Forbes Rusia melaporkan, miliarder Rusia menambahkan kekayaan sekitar 152 dolar AS atau Rp2.256 triliun selama setahun terakhir, didukung oleh tingginya harga sumber daya alam, meskipun mereka sempat kehilangan kekayaan dalam jumlah besar setelah perang Rusia-Ukraina dimulai.
Rusia memiliki 110 miliarder resmi dalam daftar miliarder Rusia tahun 2023 versi Forbes.
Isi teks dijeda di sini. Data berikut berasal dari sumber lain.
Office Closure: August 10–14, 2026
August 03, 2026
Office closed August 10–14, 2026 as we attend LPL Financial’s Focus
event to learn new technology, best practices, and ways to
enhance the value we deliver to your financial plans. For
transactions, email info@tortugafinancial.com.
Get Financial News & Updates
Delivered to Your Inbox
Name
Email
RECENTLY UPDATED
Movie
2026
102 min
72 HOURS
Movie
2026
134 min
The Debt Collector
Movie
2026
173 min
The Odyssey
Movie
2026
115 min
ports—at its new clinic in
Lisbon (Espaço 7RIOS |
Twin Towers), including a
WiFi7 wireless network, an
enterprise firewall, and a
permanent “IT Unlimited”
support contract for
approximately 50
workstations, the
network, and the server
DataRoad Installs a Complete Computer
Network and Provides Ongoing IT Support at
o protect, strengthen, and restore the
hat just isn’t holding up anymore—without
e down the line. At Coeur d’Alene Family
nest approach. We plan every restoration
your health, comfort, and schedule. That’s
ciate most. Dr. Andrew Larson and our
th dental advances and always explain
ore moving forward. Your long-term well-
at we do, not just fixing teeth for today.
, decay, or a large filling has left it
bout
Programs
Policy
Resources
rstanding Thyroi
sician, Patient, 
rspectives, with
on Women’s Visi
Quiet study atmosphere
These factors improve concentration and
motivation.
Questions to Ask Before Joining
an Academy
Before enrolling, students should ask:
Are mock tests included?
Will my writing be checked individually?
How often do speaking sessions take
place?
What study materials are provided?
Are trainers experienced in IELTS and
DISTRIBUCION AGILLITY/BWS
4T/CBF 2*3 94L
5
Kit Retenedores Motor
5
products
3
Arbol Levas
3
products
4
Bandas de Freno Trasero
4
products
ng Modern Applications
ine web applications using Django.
Jumlah tersebut bertambah 22 orang dari tahun lalu. Tak hanya itu, total kekayaan para miliarder Rusia juga meningkat menjadi 505 miliar dolar AS atau Rp7.496 triliun dari 353 miliar dolar AS atau Rp5.240 triliun ketika daftar miliarder Rusia tahun 2022 diumumkan.
Daftar itu akan lebih panjang jika 5 miliarder Rusia, yakni pendiri DST Global, Yuri Milner, pendiri Revolut, Nikolay Storonsky, pendiri Freedom Finance, Timur Turlov, dan salah satu pendiri JetBrains, Sergei Dmitriev dan Valentin Kipyatkov, tidak meninggalkan kewarganegaraan Rusia.
"Hasil pemeringkatan tahun 2022 juga dipengaruhi oleh prediksi apokaliptik tentang ekonomi Rusia, di mana total kekayaan miliarder Rusia adalah 606 miliar dolar AS pada tahun 2021, sebelum perang dimulai.